(Data visualization images)
>>>
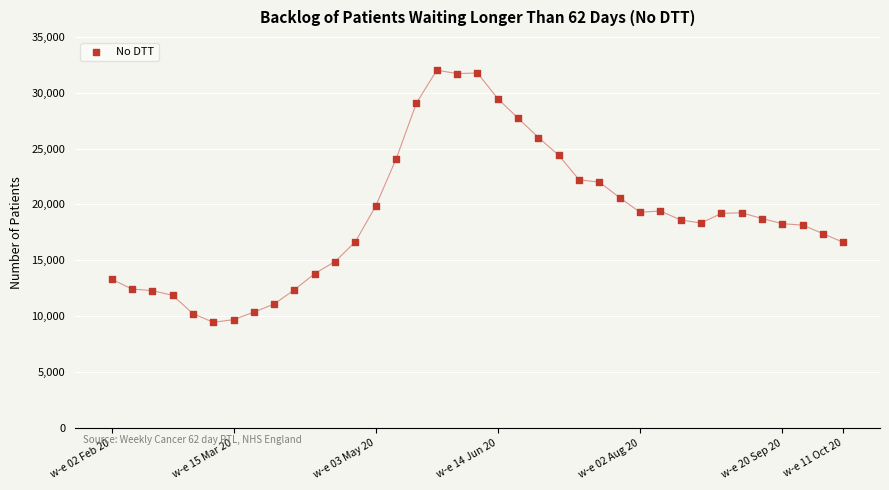

What is the range of X values (max minus min)?

36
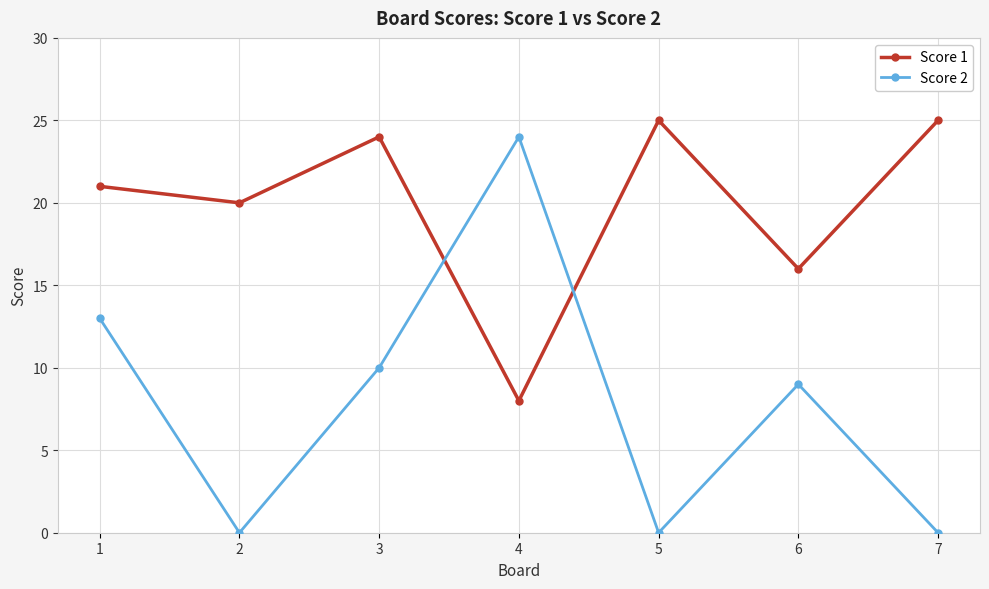

What is the average value of the Score 2 series?

8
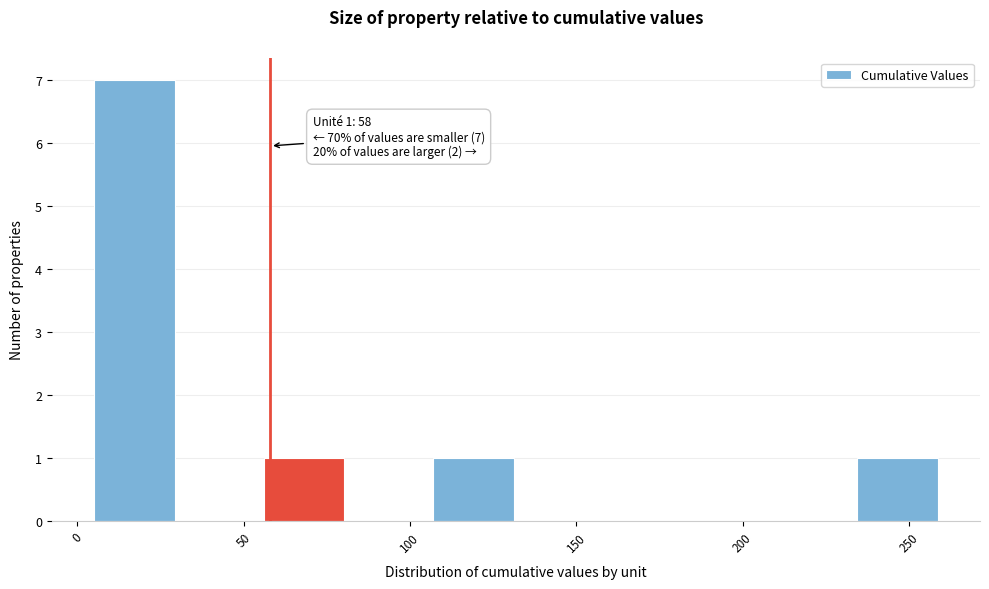

Which range on the x-axis has the tallest bar?

5.0 to 30.5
<<<
Prompt>
Lay out the whole listing as a JSON list of strings, one string per line, with blank lines dropped. Leave the pictures out.

Answer for the task>
[
  "What is the range of X values (max minus min)?",
  "36",
  "What is the average value of the Score 2 series?",
  "8",
  "Which range on the x-axis has the tallest bar?",
  "5.0 to 30.5"
]